Trentola Ducenta – In una nota inviata alla nostra redazione il candidato Michele Griffo risponde ad Apicella: “Desidero rendere edotta la cittadinanza di Trentola Ducenta ed i fedeli devoti a S. Michele Arcangelo del gravissimo episodio di sopraffazione e prepotenza del quale sono stato vittima ieri, 10 maggio 2026.
Avverto la necessità di farlo ancor più dopo aver letto le esternazioni, mendaci e farneticanti, del sig. AVVOCATO Michele Apicella il quale, da grande esperto di diritto e di diritti quale si professa, dovrebbe conoscere perfettamente il limite che intercorre tra il “dovuto” ed il “legittimo” nonché tra “verità” e “mistificazione”.
Ebbene, nella data indicata ero intento a seguire la processione di San Michele Arcangelo per le vie cittadine. Tale iniziativa era stata determinata, si badi, dalla esplicita richiesta rivoltami da mio nipote Michele, appena sedicenne, di conoscere i riti ed i festeggiamenti del Santo dal quale prende il nome.
Dunque, ripeto: nessun intendimento elettorale ha ispirato il mio agire ma da cittadino, da devoto a S. Michele e, soprattutto, da NONNO ho deciso di assecondare una richiesta più che legittima promanante da una delle persone alle quali tengo di più: mio nipote Michele (AL QUALE SI’ CHE DOVREBBE ESSERE DEVOTO, PER INTERPOSTA PERSONA E VITA NATURAL DURANTE, L’APICELLA!)
Sicché, il sig. AVVOCATO Apicella, ASSENTE PER GRAN PARTE DEL TRAGITTO DEL SANTO, ad un certo punto è stato notiziato da qualche suo “informatore” circa la mia presenza in loco, e subito si è precipitato sul posto con la sua rampante super car elettrica americana accompagnato da un manipolo di SUOI candidati al consiglio comunale. Ivi giunto, con il volto torvo, gli occhi di bragia e le gote rosso fuoco ha preteso che io non partecipassi alla processione, ovvero che fossi allocato nella coda della stessa. All’udire ciò, mi sono ribellato, come da video.
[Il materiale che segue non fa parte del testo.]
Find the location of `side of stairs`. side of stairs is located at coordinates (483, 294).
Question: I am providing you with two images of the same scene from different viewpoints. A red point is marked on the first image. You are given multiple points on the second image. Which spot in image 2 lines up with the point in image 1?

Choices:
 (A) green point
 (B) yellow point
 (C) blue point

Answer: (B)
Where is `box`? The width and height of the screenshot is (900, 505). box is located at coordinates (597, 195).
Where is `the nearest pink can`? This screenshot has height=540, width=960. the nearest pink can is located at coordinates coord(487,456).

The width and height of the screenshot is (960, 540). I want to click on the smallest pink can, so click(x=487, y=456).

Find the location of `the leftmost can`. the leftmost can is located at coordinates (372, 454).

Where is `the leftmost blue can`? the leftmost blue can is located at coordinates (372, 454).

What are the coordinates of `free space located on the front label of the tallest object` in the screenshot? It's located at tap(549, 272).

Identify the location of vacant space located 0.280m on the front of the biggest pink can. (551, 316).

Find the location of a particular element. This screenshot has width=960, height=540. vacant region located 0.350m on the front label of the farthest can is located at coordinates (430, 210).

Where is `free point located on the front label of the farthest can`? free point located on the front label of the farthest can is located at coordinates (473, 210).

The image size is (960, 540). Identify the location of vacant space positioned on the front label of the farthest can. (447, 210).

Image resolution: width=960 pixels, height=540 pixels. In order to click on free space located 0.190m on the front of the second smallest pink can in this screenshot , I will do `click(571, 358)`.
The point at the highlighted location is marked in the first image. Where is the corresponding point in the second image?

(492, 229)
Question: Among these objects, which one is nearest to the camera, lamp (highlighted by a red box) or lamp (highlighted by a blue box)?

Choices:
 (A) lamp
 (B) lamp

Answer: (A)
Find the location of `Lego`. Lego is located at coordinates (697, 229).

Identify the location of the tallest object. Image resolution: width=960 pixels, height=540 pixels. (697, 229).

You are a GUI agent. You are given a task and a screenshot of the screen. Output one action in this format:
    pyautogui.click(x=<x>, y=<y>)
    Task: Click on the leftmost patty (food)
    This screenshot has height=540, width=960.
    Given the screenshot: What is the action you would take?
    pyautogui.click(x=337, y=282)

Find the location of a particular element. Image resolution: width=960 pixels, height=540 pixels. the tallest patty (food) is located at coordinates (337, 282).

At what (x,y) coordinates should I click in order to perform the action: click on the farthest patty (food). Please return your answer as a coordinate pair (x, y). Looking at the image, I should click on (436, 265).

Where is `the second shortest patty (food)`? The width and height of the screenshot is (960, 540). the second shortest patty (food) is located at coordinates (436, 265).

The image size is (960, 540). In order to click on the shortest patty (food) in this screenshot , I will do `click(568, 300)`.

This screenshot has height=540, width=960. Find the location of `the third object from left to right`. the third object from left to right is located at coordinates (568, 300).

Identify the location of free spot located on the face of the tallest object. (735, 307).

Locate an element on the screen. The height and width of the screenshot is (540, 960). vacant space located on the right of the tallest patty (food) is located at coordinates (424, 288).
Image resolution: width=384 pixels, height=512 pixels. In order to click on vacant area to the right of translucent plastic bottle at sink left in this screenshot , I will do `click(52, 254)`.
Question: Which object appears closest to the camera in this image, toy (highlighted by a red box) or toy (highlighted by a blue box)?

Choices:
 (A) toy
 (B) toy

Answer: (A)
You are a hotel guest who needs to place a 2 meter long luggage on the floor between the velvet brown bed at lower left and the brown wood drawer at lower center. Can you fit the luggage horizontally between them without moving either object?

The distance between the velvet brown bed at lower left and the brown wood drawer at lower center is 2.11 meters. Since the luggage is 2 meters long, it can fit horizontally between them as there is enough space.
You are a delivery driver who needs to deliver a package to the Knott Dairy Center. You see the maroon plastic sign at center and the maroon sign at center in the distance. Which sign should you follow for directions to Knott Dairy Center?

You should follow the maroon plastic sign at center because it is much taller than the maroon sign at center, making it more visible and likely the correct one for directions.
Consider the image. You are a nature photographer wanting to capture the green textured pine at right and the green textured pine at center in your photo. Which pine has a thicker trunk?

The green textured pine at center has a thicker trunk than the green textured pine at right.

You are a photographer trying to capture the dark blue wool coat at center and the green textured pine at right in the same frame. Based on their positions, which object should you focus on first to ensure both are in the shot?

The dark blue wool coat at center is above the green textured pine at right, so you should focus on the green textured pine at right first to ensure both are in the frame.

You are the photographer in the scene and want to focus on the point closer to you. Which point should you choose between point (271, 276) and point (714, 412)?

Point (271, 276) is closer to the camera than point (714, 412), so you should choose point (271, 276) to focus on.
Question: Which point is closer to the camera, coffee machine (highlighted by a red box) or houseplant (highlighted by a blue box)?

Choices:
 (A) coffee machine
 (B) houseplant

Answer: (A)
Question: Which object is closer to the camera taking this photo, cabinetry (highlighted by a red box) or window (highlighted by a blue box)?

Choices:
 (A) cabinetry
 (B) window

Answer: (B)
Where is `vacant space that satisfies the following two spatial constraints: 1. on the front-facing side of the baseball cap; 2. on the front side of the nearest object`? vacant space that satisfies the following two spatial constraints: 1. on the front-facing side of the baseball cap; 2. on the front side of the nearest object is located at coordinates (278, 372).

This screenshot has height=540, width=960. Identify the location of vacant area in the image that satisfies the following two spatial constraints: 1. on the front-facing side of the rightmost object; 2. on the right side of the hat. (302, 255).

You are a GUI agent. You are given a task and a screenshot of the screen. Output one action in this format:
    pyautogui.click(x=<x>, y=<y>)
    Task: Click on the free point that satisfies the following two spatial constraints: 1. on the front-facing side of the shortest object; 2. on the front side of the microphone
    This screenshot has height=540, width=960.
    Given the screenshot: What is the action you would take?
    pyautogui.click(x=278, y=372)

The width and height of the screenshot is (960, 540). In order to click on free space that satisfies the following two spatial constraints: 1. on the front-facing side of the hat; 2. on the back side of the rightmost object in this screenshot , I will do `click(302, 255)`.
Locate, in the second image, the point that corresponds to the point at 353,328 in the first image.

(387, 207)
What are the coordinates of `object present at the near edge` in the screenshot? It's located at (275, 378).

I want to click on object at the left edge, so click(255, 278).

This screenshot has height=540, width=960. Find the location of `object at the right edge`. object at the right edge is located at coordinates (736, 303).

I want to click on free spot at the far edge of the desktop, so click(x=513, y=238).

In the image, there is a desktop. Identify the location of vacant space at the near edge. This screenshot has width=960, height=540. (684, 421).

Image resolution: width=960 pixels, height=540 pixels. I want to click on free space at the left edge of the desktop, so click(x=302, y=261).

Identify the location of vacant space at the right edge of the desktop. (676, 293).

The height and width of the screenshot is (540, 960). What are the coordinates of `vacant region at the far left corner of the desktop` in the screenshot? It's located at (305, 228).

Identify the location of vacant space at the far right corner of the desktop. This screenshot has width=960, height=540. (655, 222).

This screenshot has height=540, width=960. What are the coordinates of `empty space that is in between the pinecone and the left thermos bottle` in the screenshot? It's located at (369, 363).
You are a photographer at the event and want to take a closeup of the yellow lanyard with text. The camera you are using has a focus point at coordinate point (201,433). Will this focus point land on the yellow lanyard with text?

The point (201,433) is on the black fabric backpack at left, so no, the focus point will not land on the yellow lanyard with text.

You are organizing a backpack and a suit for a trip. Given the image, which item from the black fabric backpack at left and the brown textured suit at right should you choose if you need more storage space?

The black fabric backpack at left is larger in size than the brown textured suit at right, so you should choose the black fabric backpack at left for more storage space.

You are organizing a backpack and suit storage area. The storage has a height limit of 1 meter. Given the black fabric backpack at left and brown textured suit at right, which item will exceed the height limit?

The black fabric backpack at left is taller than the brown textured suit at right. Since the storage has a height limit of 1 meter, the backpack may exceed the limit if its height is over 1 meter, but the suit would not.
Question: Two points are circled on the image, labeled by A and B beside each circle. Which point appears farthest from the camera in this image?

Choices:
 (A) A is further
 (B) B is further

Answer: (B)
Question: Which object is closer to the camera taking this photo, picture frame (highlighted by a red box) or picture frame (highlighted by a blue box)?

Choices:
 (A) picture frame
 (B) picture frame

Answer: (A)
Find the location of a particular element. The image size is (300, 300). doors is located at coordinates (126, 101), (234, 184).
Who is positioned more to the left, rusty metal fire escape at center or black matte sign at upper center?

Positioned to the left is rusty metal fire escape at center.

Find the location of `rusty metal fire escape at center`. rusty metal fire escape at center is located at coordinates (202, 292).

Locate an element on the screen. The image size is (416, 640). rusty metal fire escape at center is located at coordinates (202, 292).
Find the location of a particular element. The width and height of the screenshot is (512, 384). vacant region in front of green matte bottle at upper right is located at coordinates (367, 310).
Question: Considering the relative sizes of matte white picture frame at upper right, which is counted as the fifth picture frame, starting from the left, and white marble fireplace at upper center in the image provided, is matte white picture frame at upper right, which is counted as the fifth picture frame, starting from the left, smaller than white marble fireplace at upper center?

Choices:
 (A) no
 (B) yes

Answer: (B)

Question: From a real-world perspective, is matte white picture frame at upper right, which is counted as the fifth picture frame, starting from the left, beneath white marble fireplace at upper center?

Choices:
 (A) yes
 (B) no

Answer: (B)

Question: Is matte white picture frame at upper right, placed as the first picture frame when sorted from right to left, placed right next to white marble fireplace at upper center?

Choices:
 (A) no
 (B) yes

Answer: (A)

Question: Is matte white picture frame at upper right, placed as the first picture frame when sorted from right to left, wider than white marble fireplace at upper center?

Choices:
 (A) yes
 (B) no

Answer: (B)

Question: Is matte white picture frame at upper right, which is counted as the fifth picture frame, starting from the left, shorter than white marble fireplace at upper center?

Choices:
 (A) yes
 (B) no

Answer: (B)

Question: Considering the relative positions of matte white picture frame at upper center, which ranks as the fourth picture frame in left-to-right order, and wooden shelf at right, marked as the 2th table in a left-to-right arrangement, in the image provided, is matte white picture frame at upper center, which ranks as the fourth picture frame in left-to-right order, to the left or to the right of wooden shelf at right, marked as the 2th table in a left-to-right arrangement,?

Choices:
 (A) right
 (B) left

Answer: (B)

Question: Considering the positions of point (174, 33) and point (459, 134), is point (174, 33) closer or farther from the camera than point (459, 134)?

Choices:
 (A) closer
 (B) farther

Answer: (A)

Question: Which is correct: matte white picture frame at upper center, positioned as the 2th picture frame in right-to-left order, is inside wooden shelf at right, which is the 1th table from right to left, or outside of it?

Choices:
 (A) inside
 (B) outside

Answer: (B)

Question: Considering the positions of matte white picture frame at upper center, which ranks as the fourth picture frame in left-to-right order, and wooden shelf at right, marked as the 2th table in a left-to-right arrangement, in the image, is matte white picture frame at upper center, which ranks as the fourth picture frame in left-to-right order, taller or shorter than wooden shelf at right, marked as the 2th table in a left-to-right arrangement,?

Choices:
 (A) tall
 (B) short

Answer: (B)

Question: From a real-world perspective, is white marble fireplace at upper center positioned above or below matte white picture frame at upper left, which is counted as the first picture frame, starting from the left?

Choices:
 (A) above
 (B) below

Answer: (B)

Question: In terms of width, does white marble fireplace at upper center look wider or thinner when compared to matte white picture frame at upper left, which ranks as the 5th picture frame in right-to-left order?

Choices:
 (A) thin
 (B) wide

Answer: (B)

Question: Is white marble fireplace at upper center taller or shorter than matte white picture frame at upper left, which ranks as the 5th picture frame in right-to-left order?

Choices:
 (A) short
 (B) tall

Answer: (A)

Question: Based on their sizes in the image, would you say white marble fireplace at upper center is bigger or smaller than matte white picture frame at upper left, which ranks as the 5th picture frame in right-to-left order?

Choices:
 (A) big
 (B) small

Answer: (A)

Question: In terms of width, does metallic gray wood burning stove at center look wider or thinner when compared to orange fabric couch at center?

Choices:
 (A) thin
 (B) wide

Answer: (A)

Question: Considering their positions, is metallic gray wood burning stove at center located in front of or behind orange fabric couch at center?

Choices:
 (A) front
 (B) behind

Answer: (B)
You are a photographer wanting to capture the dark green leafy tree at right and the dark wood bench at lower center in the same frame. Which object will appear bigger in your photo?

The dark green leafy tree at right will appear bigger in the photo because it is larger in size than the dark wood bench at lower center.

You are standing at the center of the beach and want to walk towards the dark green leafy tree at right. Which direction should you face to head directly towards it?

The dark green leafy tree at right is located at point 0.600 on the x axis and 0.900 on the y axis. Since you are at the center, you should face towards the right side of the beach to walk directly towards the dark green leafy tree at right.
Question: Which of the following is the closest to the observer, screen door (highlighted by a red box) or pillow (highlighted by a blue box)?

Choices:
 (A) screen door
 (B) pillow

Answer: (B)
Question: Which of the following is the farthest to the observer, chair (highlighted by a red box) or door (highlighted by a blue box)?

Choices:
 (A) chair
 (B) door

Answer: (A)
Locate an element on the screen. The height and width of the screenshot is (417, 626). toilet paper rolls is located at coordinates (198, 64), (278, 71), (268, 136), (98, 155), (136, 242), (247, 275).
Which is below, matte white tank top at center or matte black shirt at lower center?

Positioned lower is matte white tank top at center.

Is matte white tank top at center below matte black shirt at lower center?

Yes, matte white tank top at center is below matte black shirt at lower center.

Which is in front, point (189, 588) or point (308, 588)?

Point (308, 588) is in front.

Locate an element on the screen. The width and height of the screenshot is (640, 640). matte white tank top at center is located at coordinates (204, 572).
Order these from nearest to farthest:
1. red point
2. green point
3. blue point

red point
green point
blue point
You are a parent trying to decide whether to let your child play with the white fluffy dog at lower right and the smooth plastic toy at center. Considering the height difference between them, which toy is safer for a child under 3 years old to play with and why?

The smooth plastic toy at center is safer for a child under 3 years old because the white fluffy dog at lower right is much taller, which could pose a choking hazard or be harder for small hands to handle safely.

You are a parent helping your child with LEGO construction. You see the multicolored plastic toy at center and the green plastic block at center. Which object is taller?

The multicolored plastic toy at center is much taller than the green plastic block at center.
Di tutta risposta, in questo frangente ho detto al sig. AVVOCATO Apicella di “non fare lo scemo” e di “allontanarsi”; e ciò proprio in ragione delle prepotenze dallo stesso messe in opera. Viepiù ho utilizzato la espressione “non fare il camorrista” proprio a voler significare che non mi avrebbe potuto IMPORRE (RECTE: FAR IMPORRE) di non partecipare ad una PUBBLICA processione religiosa.
Quanto appena evidenziato è chiaramente evincibile dal video di cui innanzi, i cui contenuti smentiscono totalmente quanto falsamente rappresentato dal sig. AVVOCATO Apicella.
D’altro canto, quale altra ragione avrei avuto per dire al sig. AVVOCATO Apicella “non fare il camorrista” se non per tentare di svilire le (ILLEGITTIME) PRETESE dello stesso il quale comunque (video docet!) NONOSTANTE TUTTO HA PERSEVERATO NEL FARE IL BULLETTO PROSPETTANDO ADDIRITTURA UN POSSIBILE, QUANTO VILLANO, RICORSO ALLE MANI.
Non bisognerebbe aggiungere altro.
Tuttavia, la versione (fantasticamente pretestuosa e strumentale!) resa dal sig. AVVOCATO Apicella fornisce l’occasione per qualche altra, più che mai doverosa esternazione.
1) Comincio dalle scuse.
Il sig. AVVOCATO Apicella si è scusato con la cittadinanza, con Don Marcellino e con il comitato organizzatore dei festeggiamenti di San Michele mancando di scusarsi CON UN RAGAZZO DI 16 ANNI CHE HA ASSISTITO, SUO MALGRADO, ALLE DESCRITTE ESCANDESCENZE ED E’ RIMASTO AMMUTOLITO AL COSPETTO DELL’ESECRABILE ATTEGGIAMENTO TENUTO DA CHI DOVREBBE DARE L’ESEMPIO ALLA CITTADINANZA TUTTA. E ciò alla stregua dello sgomento provato dagli altri ragazzi della stessa età di mio nipote presenti sul posto.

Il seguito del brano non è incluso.